> **GIVEN TEXT**
The next few hours blurred together into the next few days. At the bar, underneath the screams and wails were those of us quickly sobering up and piling everyone in our cars. We took three cars into the suburbs, packed with four people each. Any other person on the highway would have suspected we were some teenagers racing one another; no one could have known we were racing to our dying friend. The ride was silent, aside from the frequent but stifled sniffles and sobs. Others stared forward in shock, processing how everything could crash to a halt so quickly. Turns were taken in the driver’s seat. The funny practical joke we would play at stoplights, now necessary to ensure no one crashed the car while weeping.
We arrived at the hospital an hour after Luke’s sister called Devon. It felt like a lifetime. The image of the receptionist’s face as twelve flushed kids rushed her desk is one forever etched into my memory. We didn’t even have to tell her who we were there to find. She knew.
“ICU, room 118.”
The elevators would take too long, so we took the stairs – no one knew how long he had. For a group of liberal arts majors and artists and musicians, one would think we were Olympic athletes. I had never run like that in my life, and I considered it more than substantial for a yearly workout. In hindsight we should have taken a moment before we burst through the door to the intensive care unit. A bunch of young people, damp and screaming and disoriented. People in the ICU did not need to see that. But we needed to see him. A group of maybe thirty people, all short, stout, and olive-skinned huddled around couches at the far end of the hall. Luke’s family. Unmistakable.
The next few days were information overload. Walking into that room to see our beautiful, young friend hooked up to tubes and machines is something no person should ever have to face. The doctors told us his spinal cord snapped from his brain. They told us we could hold his hands, stroke his face, tell him everything is going to be okay, but he would never know. We took turns with his family screaming at physicians, asking how they could be so hopeless if all of his organs were working as they said they were. Simply put, they informed us he was brain dead. Few people in the world are legally declared brain dead each year. It is uncommon and frightening and traumatizing to learn about. It was like Luke to go out that way, part of such a small statistic of people. He would want to be remembered as unique.
That last semester of my undergraduate career was nothing to be celebrated, nothing close to the years I had anticipated. We all missed classes for his funeral services, let our grades dip, periodically skipping class and assignments and meals the rest of the year. Professors were understanding, allowing us to excuse ourselves every time they heard a sniffle from the back of the room. When they called my name at graduation, I missed it, too busy sobbing into my gown. I had looked into the bleachers for his reassuring smile and he was not there. We all attended each other’s graduation parties, trying to celebrate one another and our accomplishments, but each fell silent when it was our turn to make a speech. Some of us turned down jobs and moved home, never wanting their parents to feel like they were losing their child too.
In all of my years fantasizing about college, I could have never pictured such an end. An ending filled with no happiness or celebration, only sorrow and pain. Never could I have imagined losing a friend, a cousin, a brother, a son. That day in January I lost my partner, who was just as excited to move into the city as I was to have him there. I was out enjoying myself while he was alone at home, counting the days until he could fall asleep under the protection of the skyline. I deleted all of my one hundred and seventeen job applications. If he couldn’t get to see the world and live the life he wanted, I would for him. I could hear my five-year-old heart filling with disappointment.

> **ACTIVITY 1**
In the narrative about Luke, what room did the receptionist direct the group to?
> **ACTIVITY 2**
Summarize the narrative about Luke in two sentences.
> **ACTIVITY 3**
Rewrite the paragraph of the narrative about Luke that begins "That last semester of my undergraduate career" as a bulleted list of its main facts.

> **DATA EXCERPTS**
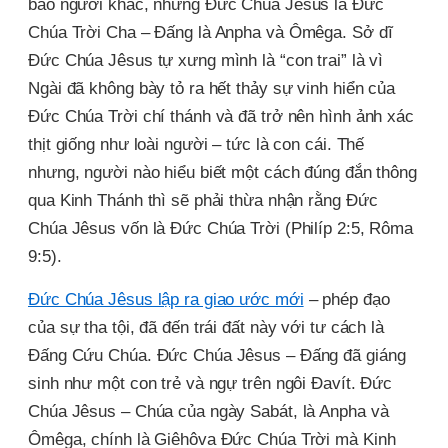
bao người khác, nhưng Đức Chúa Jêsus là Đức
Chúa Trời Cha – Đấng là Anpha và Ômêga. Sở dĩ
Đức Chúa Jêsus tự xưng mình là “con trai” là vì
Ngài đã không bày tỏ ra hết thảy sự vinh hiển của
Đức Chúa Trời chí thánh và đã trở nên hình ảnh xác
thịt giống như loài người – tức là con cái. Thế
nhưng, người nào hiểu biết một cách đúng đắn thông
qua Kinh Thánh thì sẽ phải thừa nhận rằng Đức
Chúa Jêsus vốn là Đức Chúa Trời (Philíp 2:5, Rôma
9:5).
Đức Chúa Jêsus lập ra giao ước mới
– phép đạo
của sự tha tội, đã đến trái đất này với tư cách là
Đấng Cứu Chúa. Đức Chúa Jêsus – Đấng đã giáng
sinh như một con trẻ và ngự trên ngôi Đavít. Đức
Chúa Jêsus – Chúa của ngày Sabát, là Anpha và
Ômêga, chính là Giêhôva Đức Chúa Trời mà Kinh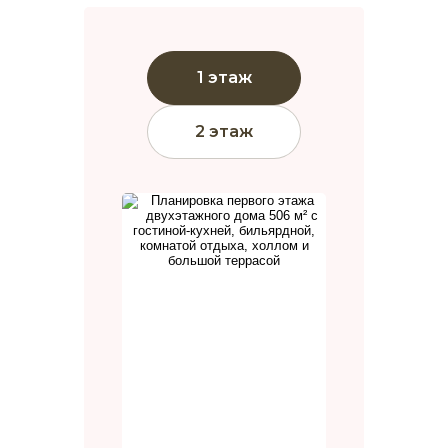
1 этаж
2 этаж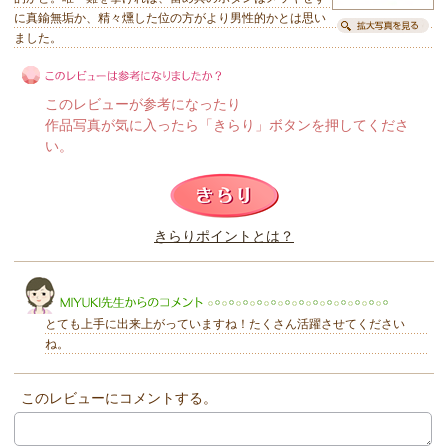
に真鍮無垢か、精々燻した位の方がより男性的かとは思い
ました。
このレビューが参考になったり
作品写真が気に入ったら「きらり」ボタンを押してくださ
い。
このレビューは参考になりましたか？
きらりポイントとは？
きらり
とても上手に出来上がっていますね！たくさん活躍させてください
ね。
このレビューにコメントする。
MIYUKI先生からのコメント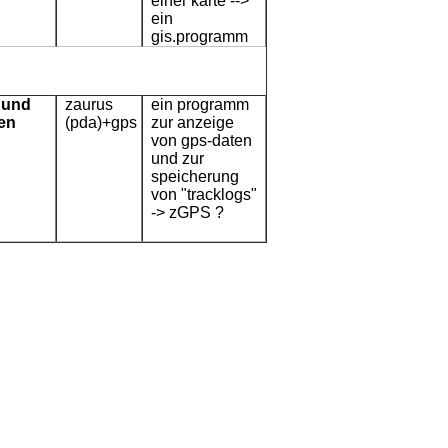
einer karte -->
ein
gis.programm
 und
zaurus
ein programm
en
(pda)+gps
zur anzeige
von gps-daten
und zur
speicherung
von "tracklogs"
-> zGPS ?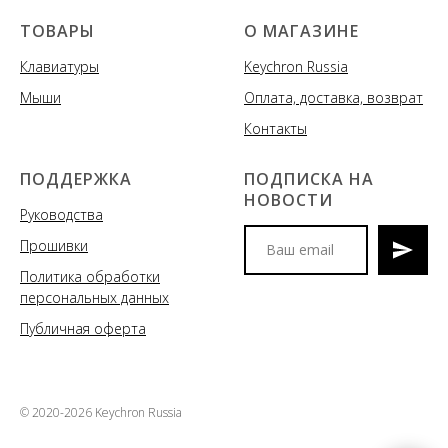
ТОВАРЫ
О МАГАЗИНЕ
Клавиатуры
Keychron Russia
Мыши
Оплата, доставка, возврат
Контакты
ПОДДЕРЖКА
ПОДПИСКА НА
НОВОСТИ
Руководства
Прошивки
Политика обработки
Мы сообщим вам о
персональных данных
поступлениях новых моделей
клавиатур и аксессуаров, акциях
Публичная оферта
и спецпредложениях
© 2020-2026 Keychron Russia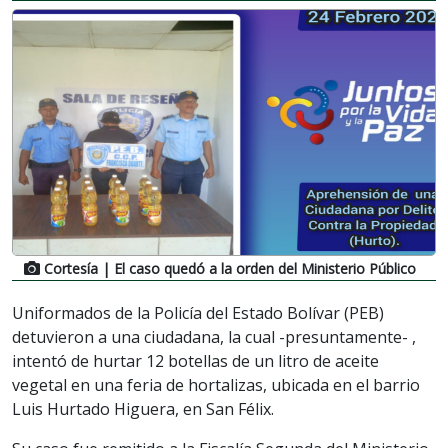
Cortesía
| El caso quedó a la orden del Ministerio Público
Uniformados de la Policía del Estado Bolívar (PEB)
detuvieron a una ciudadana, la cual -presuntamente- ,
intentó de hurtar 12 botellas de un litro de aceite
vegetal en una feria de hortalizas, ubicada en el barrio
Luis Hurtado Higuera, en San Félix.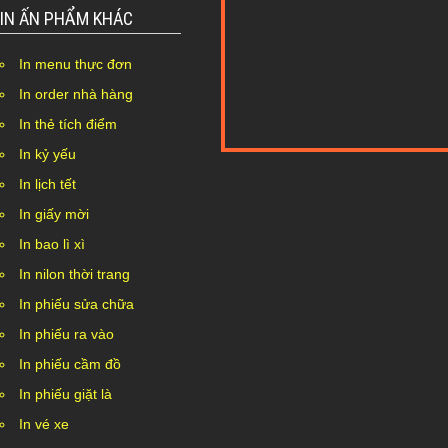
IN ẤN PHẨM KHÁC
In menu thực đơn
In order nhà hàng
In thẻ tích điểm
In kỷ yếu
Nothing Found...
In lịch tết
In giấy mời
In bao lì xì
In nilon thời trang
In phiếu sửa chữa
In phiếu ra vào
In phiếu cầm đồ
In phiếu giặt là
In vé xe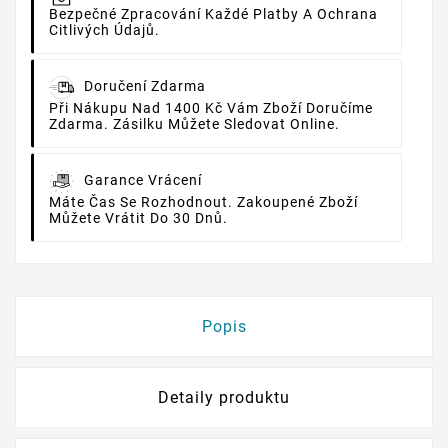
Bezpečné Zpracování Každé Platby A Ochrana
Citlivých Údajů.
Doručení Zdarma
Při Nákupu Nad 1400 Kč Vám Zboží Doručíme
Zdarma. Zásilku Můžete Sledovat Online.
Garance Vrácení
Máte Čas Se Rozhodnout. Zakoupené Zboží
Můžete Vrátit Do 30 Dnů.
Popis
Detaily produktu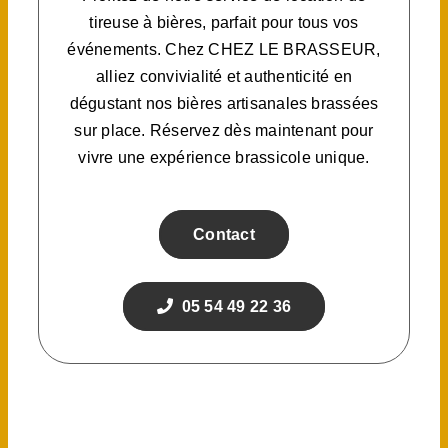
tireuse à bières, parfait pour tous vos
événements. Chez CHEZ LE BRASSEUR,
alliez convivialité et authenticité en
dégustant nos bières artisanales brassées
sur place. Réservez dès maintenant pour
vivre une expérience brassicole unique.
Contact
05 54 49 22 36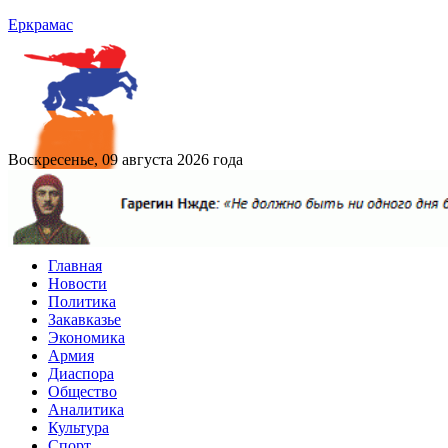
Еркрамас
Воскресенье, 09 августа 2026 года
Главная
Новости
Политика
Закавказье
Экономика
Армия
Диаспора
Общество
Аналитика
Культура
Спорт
--
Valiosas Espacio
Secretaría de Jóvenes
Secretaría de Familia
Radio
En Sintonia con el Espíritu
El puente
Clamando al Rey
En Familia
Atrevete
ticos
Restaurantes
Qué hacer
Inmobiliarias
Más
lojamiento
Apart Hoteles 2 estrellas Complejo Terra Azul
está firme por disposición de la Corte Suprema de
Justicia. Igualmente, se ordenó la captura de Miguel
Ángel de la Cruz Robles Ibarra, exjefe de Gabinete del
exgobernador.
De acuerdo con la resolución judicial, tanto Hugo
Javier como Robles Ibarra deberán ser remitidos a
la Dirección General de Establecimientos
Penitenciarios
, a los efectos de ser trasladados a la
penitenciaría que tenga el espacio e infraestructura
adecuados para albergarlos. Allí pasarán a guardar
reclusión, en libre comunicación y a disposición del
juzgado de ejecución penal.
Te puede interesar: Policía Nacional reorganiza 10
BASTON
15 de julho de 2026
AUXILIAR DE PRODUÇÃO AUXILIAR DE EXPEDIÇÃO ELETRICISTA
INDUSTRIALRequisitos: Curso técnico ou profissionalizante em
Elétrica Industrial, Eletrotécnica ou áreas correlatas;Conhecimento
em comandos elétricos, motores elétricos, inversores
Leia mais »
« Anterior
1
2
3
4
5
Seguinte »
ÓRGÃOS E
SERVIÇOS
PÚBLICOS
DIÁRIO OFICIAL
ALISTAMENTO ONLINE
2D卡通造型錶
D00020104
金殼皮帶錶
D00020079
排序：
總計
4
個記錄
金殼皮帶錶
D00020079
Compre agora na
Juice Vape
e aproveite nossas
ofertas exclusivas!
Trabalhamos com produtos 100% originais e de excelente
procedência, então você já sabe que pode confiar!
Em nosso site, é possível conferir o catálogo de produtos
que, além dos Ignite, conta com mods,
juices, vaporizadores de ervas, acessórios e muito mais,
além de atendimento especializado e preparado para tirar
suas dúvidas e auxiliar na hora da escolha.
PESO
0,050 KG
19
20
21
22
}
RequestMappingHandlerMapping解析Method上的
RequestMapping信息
---
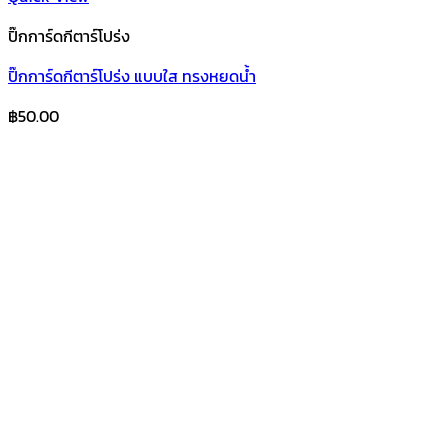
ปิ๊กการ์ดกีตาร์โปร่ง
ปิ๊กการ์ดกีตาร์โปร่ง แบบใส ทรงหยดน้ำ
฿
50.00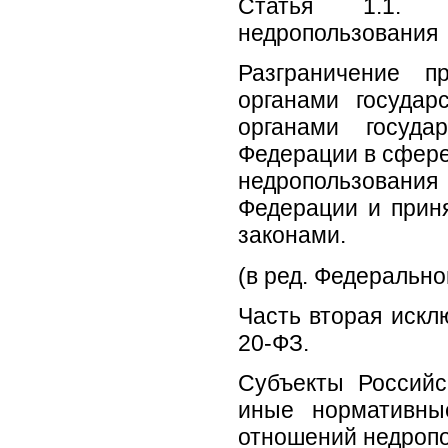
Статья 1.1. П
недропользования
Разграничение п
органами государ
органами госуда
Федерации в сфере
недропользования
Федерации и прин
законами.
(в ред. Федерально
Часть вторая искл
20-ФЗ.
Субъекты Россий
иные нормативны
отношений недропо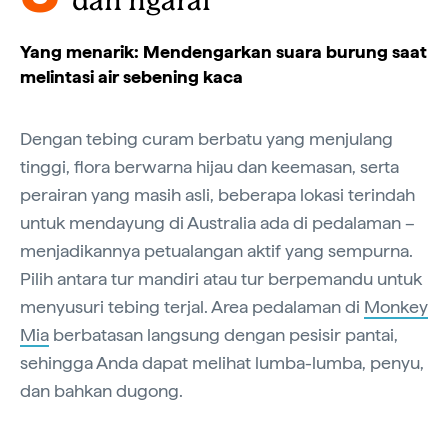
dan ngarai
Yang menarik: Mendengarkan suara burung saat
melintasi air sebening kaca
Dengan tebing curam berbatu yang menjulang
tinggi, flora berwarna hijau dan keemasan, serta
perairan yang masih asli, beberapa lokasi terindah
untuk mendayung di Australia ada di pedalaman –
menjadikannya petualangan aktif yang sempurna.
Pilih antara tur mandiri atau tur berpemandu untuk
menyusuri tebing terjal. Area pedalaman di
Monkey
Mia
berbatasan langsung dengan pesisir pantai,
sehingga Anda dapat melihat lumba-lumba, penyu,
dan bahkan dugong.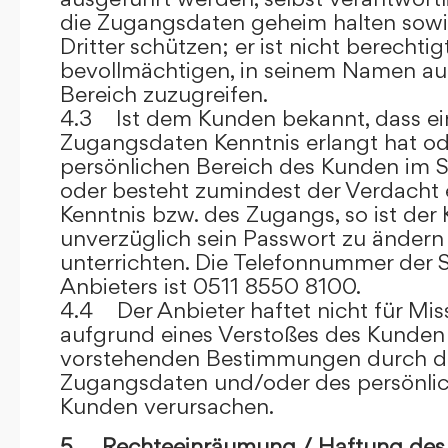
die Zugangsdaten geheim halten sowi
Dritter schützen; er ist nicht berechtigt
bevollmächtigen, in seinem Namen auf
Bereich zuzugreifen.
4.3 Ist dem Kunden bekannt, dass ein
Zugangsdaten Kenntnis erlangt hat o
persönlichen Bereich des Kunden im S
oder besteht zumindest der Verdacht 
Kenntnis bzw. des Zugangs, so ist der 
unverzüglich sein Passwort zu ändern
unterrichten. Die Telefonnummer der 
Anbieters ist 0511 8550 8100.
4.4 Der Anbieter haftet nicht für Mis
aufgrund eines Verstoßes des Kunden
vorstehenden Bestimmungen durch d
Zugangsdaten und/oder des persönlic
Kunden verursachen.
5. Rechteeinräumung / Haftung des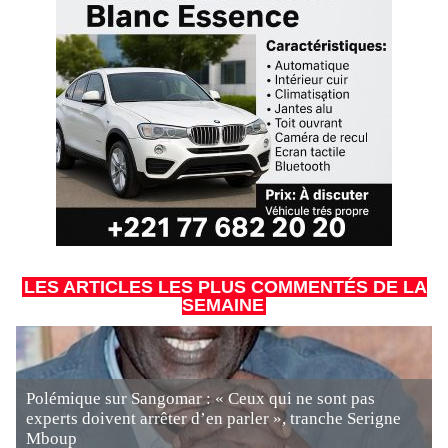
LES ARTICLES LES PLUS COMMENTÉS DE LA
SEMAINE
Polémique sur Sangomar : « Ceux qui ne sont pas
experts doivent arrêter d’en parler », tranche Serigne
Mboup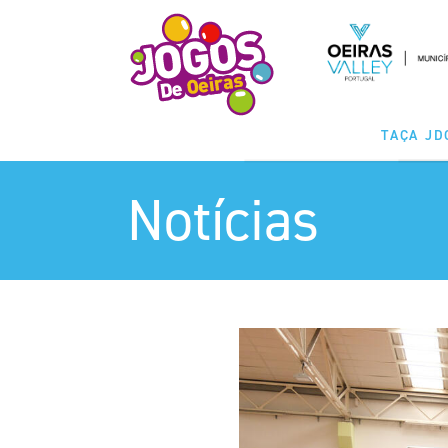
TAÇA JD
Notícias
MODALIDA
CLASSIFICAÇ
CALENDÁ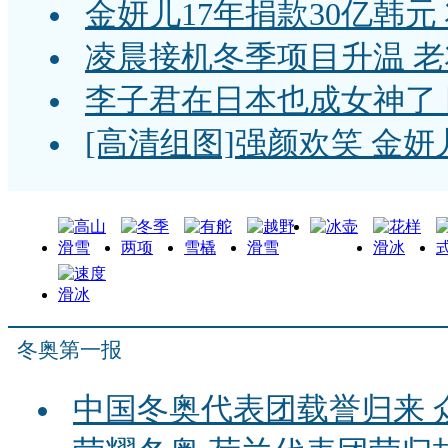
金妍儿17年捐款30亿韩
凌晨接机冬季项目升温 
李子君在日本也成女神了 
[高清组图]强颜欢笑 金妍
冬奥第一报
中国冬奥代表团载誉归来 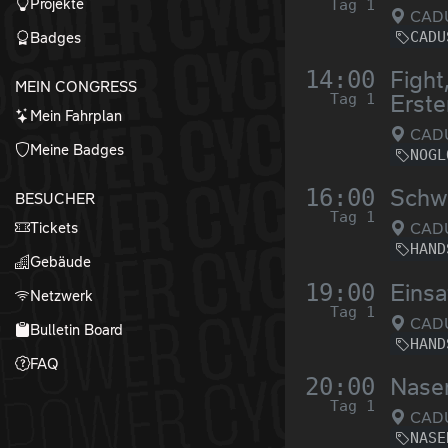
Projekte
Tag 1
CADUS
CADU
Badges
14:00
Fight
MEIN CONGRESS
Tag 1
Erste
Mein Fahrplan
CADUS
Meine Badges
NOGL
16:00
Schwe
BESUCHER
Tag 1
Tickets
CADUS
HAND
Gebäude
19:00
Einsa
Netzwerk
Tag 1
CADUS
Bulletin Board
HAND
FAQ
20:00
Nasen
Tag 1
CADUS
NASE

> **TASK ANSWER 1**
ICU, room 118.

> **TASK ANSWER 2**
After Luke's sister called Devon, twelve friends rushed from a bar to the hospital, where doctors said Luke's spinal cord had snapped from his brain and that he was brain dead. The narrator's last undergraduate semester was consumed by grief: the friends missed classes, the narrator sobbed through graduation, and some of them turned down jobs to move home.

> **TASK ANSWER 3**
- The last semester of the narrator's undergraduate career was nothing to celebrate and nothing like the years the narrator had anticipated.
- The friends missed classes for Luke's funeral services, let their grades dip, and periodically skipped classes, assignments, and meals for the rest of the year.
- Professors were understanding and let them excuse themselves whenever they heard a sniffle from the back of the room.
- The narrator missed hearing their name called at graduation while sobbing into their gown, after looking into the bleachers for Luke's smile and not finding him there.
- The friends attended one another's graduation parties, but each fell silent when it was their turn to make a speech.
- Some of them turned down jobs and moved home so their parents would never feel like they were losing their child too.